In March, Congress passed a bill giving the Interior Department the extraordinary authority to immediately overturn two Bush-era rules that undermined endangered species protections, including one that weakened requirements for scientific consultation under the ESA, and another that limited protections for the polar bear. The bill gave Interior Secretary Ken Salazar 60 days to withdraw the rules and immediately reinstate the more protective rules that were in place before the Bush administration changed them.
Secretary Salazar used that authority to overturn the damaging consultation regulations on May 4. However, he has failed to use the authority Congress gave him to restore protections to the threatened polar bear.
"We're very disappointed that Secretary Salazar decided not to cut through the red tape and restore protections for polar bears immediately," said Jamie Rappaport Clark, executive vice president of Defenders of Wildlife and a former director of the U.S. Fish and Wildlife Service. "The polar bear's Arctic sea ice habitat is melting away, the Arctic seals which polar bears hunt for food are becoming increasingly scarce, and the cause is clearly global warming. In spite of this, Secretary Salazar is leaving in place a rule that says activities that cause global warming and therefore harm polar bears will never be considered violations of the Endangered Species Act under any circumstances. That made no sense under the Bush administration and it certainly makes no sense for the Obama administration."
Defenders of Wildlife has challenged the polar bear rule in federal court to ensure that the polar bear, which was listed as "threatened" under the ESA on May 14, 2008, receives the protection necessary for its conservation, the standard required by the ESA. With today's decision leaving polar bears with only limited protection, Defenders will be forced to continue its litigation challenging the rule.
"It is categorically not true to say that the Marine Mammal Protection Act provides sufficient protections for the polar bear, and the Interior Department should know that. We will do everything we can to ensure that the Obama administration gives the polar bear the vital protections it needs to survive," said Clark. "The polar bear is running out of time."
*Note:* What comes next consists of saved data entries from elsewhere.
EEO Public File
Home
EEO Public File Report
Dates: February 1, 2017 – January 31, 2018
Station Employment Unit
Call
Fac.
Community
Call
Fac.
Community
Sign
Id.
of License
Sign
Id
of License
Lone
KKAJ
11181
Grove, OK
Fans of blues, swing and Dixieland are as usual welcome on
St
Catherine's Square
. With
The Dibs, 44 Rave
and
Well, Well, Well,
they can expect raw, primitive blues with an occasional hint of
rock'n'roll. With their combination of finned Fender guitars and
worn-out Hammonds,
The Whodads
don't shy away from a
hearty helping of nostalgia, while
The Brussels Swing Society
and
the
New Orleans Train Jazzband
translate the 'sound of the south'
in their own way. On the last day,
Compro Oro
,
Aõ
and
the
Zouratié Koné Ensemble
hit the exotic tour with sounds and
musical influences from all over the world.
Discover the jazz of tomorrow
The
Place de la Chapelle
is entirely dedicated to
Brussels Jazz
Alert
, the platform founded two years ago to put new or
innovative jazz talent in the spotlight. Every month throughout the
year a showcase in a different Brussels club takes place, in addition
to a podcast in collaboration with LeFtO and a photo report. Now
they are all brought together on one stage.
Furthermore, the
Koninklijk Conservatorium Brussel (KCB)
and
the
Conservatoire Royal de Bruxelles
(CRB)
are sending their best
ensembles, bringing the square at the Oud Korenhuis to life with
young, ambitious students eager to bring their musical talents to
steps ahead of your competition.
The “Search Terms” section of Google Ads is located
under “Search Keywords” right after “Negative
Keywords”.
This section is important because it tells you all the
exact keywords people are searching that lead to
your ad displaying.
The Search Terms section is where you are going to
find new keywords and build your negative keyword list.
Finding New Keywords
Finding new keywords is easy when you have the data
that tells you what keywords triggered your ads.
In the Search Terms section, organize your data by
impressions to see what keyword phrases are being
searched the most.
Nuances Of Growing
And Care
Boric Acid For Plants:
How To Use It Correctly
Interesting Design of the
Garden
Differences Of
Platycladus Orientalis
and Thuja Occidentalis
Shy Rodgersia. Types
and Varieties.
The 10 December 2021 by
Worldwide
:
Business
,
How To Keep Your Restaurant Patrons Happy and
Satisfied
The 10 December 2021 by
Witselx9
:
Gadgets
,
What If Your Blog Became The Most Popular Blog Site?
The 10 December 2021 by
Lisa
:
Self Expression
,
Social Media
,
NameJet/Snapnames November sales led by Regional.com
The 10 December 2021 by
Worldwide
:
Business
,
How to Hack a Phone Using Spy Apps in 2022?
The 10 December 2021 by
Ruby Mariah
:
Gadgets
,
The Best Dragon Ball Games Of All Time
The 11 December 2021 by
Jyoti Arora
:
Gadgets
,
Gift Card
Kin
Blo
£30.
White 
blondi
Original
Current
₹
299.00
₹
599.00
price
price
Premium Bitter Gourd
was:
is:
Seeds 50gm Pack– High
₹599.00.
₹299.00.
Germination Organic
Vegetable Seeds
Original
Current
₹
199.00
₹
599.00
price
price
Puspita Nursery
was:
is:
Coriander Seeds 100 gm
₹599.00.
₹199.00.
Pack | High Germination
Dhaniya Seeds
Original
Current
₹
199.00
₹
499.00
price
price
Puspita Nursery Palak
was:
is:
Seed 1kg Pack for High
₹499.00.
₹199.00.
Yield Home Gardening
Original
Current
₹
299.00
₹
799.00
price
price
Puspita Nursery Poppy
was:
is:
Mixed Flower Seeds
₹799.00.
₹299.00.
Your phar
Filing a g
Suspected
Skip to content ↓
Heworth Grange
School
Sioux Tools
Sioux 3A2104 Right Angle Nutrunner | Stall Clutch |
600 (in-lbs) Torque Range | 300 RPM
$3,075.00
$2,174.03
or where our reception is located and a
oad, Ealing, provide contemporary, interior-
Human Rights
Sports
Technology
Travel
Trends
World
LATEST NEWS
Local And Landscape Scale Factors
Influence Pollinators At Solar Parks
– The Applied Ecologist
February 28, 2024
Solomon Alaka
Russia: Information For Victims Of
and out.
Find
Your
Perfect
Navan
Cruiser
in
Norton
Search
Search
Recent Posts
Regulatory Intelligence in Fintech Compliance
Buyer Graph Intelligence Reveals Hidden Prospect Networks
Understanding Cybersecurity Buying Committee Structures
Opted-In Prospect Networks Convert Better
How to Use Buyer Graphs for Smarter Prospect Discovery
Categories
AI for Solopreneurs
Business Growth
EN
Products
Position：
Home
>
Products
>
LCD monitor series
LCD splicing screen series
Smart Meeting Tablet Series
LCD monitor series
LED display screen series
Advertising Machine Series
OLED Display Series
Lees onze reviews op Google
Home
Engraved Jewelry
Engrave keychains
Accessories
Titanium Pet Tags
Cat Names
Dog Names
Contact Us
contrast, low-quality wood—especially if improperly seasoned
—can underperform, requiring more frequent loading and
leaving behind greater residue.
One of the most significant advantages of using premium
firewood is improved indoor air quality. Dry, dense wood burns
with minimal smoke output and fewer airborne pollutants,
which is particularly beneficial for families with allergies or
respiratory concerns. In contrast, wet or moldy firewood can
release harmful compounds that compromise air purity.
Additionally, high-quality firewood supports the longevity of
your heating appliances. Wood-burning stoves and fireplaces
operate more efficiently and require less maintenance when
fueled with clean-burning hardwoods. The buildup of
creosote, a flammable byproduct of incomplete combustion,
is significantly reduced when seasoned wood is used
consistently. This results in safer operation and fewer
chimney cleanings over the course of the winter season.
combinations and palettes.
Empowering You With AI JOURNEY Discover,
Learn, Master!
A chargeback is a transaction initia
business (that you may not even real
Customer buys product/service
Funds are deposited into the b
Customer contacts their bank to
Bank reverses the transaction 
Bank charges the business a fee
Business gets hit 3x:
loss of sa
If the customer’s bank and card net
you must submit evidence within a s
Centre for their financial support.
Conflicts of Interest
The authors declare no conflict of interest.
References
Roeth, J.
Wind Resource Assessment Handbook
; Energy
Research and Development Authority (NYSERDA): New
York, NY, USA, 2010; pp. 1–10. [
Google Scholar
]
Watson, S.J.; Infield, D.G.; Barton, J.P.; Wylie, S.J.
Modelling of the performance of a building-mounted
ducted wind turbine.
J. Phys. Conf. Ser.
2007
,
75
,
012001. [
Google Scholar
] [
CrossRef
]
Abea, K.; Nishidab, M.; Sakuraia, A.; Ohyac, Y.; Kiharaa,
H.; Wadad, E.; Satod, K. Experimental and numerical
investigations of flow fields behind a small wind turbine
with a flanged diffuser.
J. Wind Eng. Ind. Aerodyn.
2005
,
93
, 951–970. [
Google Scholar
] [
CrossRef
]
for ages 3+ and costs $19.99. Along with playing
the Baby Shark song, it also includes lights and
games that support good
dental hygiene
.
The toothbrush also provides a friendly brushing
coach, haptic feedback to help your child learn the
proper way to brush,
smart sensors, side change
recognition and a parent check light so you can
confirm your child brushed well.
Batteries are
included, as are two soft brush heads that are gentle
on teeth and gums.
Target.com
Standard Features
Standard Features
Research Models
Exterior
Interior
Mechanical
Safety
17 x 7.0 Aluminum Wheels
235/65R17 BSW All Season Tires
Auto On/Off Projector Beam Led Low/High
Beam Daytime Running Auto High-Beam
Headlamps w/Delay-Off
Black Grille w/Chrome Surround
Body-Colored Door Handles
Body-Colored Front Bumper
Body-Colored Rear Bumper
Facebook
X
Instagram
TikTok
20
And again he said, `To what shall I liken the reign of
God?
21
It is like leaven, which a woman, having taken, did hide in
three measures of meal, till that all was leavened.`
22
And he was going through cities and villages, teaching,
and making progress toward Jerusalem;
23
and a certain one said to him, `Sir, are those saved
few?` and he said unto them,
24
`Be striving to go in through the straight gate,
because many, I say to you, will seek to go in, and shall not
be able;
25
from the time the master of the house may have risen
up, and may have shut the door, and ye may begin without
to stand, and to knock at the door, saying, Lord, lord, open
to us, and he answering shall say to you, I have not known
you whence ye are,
Polar bears were listed as threatened under the ESA on May 14, 2008, a move that normally would have provided the species with protection from activities that harm the bears themselves or their habitat. However, the Bush administration also issued a rule under Section 4(d) of the ESA which in essence prevents the law from applying to a variety of activities that cause global warming, the very heart of the threat to the polar bear.
While the Bush administration acknowledged that the polar bear warranted listing under the ESA primarily due to the rapid melting of its Arctic sea ice habitat caused by global warming, the 4(d) rule put greenhouse gas polluters outside the reach of the act.
The 4(d) rule asserts that, with respect to activities within the polar bear's current range, the species is already adequately protected under the Marine Mammal Protection Act (MMPA) and the new ESA threatened status will not add to that protection, even though the MMPA provides only limited protection for habitat. In an attempt to preclude application of the ESA to greenhouse gas polluters such as coal-fired power plants, the rule also directs that the incidental take prohibitions of the ESA do not apply to any activities outside the current range of the polar bear within the U.S.
The polar bear is the largest of the world's bear species and is distributed among nineteen Arctic subpopulations - two of which, the Chukchi and the Southern Beaufort Sea populations, are located within the United States.
Polar bears are threatened with extinction from global warming, which is melting the Arctic sea ice where polar bears hunt for ringed and bearded seals, their primary food source.
The U.S. Geological Survey has published a series of reports predicting that loss of summer sea ice-vital habitat for polar bears-could lead to the demise of two-thirds of the world's polar bears by mid-century, including all of Alaska's polar bears.